Schiff is a leading figure in the study and treatment of consciousness disorders. Along with other scientists who are part of the study supported by the McDonnell Foundation, Schiff pioneered the use of deep-brain stimulation to help some brain-injured patients regain the ability to speak and eat. This new study, which brings together leading research teams from the United States, England, France, Belgium, Canada and Israel, is a unique collaborative aimed at sharing knowledge, expertise and data. It will include the creation of an open-source database of measurements of both healthy and consciousness-disordered people, part of an increased use by physicians of computational and mathematical tools to improve health care and better understand complex systems, be they neurons or patients.

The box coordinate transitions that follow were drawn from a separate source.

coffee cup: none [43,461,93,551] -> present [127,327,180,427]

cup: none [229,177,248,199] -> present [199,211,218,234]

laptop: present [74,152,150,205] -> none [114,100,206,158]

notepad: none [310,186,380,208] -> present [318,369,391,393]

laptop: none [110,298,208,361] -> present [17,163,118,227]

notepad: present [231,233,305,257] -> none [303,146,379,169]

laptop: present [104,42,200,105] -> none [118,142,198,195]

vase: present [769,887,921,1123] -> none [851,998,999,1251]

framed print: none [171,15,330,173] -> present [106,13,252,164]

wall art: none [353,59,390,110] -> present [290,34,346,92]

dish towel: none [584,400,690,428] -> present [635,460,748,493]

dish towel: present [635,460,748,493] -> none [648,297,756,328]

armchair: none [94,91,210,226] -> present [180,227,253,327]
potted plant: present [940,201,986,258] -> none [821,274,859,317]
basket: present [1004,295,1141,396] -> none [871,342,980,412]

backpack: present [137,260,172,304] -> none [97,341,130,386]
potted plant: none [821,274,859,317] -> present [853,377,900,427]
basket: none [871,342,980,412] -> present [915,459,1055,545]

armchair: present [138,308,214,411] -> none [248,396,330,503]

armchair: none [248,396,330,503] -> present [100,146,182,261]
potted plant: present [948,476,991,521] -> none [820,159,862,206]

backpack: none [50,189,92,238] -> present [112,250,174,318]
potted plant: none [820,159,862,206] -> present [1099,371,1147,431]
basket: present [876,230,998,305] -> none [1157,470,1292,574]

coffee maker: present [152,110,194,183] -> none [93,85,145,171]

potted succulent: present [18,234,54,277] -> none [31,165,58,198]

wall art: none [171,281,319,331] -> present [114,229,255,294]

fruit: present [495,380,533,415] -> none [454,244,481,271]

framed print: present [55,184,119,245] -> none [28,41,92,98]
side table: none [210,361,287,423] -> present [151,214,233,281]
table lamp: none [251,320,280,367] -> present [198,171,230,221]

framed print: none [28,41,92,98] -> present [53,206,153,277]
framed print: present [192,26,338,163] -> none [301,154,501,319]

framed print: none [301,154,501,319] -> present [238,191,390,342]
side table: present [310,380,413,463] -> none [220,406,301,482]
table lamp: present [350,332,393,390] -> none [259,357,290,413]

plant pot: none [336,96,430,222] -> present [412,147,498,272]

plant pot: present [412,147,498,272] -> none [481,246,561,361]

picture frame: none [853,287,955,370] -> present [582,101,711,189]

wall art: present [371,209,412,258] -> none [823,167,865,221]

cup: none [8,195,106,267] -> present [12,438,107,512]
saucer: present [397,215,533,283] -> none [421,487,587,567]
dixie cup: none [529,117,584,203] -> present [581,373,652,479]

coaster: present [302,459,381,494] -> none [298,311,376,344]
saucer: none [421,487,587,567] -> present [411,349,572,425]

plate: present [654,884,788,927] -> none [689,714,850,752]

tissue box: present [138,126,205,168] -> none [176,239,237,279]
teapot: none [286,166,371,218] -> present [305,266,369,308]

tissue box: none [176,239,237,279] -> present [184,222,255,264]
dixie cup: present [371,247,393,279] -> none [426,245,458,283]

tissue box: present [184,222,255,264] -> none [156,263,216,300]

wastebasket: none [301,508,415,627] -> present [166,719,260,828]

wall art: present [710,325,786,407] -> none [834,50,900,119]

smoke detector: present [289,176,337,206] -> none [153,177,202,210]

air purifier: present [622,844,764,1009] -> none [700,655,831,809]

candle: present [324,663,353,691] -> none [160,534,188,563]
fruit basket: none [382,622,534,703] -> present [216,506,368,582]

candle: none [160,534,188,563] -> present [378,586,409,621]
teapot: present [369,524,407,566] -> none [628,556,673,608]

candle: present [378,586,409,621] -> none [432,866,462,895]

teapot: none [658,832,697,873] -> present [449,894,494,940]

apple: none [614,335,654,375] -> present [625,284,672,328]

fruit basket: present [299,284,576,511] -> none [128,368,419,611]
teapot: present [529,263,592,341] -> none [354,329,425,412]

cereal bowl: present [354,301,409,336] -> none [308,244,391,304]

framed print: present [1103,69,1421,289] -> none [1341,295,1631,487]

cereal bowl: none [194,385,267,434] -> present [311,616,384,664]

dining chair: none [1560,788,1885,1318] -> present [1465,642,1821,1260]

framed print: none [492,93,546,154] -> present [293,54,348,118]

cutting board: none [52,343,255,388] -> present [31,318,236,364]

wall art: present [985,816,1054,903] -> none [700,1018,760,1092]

"There is no middle ground here and much is at stake," says Susan Fitzpatrick, vice president of the McDonnell Foundation. "Science must get it right if we want to both advance our understanding of how the brain works and serve the needs of the most vulnerable population of patients and their loved ones. The collaborative effort centered at Weill Cornell has the intellectual firepower and the clinical compassion needed to tackle this difficult work."